なんというか、文章全てが突っ込み処と謂う素晴らしい有様ですね。
要するに生物は体の中で常温核融合を行っていると主張をしているのですね。なるほど、マクロビオティックの偏った食事でも健康が保てると豪語するのにはこのような背景があったからなのですね。
一応簡単に突っ込んでおくと、カニの場合は脱皮前にカルシウム分を殻より回収し、脱ぎ捨てた後しばらくは柔らかいままだが、回収したカルシウムを利用し少しずつ硬化していく事になる。勿論、足りない分は海水中などから供給されるのだろう。

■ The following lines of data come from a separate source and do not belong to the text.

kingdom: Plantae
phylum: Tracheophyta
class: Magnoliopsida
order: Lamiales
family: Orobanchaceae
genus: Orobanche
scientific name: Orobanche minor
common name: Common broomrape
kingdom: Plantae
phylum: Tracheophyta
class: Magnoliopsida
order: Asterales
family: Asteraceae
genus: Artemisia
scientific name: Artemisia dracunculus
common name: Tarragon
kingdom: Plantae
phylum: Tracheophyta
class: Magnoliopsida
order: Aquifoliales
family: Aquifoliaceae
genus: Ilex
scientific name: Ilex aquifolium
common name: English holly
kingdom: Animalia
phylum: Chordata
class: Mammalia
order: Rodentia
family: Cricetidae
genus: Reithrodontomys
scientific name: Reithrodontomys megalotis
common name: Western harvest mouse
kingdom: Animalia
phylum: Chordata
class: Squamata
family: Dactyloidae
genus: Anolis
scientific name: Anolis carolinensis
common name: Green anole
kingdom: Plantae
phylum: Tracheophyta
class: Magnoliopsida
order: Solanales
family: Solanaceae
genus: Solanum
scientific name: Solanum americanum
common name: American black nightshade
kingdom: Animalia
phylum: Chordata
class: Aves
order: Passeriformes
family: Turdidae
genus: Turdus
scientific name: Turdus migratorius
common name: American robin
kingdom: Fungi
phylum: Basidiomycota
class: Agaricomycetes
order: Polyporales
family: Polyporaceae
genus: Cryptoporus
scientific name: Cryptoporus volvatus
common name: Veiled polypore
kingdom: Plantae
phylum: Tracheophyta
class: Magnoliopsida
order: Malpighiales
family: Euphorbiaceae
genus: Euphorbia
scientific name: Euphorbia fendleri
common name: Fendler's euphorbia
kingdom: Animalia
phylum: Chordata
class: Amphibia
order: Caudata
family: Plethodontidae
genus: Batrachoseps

このように、生体内元素転換などがなければ不可能な現象でも何でもありません。

■生き残る元素転換説
何をバカな事を・・・こんなの今時こんなヨタ話信じるヒトなんてもう居ないでしょ?これをお読みになった方はそう考えると思います。ところが、このオハナシしぶとく生き残っているのですねぇ。実は貴方の身の回りにも潜んでいるかも知れません。
どらねこの知り合いに農家の方がいらっしゃいまして、とても面白くて参考になるブログを運営しております。実はその記事の中にこんなエピソードがありました。

農業で見かけたトンデモ
水晶を水に溶かして撒くという話もありました。水に溶かす???溶けるんだよと力説されても・・・バイオダイナミクス?かと思いきやもっとすごくて、水晶(珪素)が土中の炭素と反応してカルシウムになるのです。つまり14Si+6C=20Ca。足し算です。おおすごい。こんな計算式を恭しく見せられたときは頭抱えました。

これって完全にケルブランの生体内元素転換だよね?
マクロビオティックは、身土不二とか有機無農薬野菜とか自然派農業に結構浸透していて、農業の現場にトンデモ化学理論をまき散らしている模様です。注意深く観察するとこの例の他にも色々と見つける事が出来ますよ。『スギナ』、『カルシウム』検索してみると面白いモノをみることが出来ると思います。
では、最期にヒトコト・・・
マクロビは健康長寿食なんかじゃないんです!子供や体のよわい方の健康を害する虞があります。くれぐれも注意して下さい。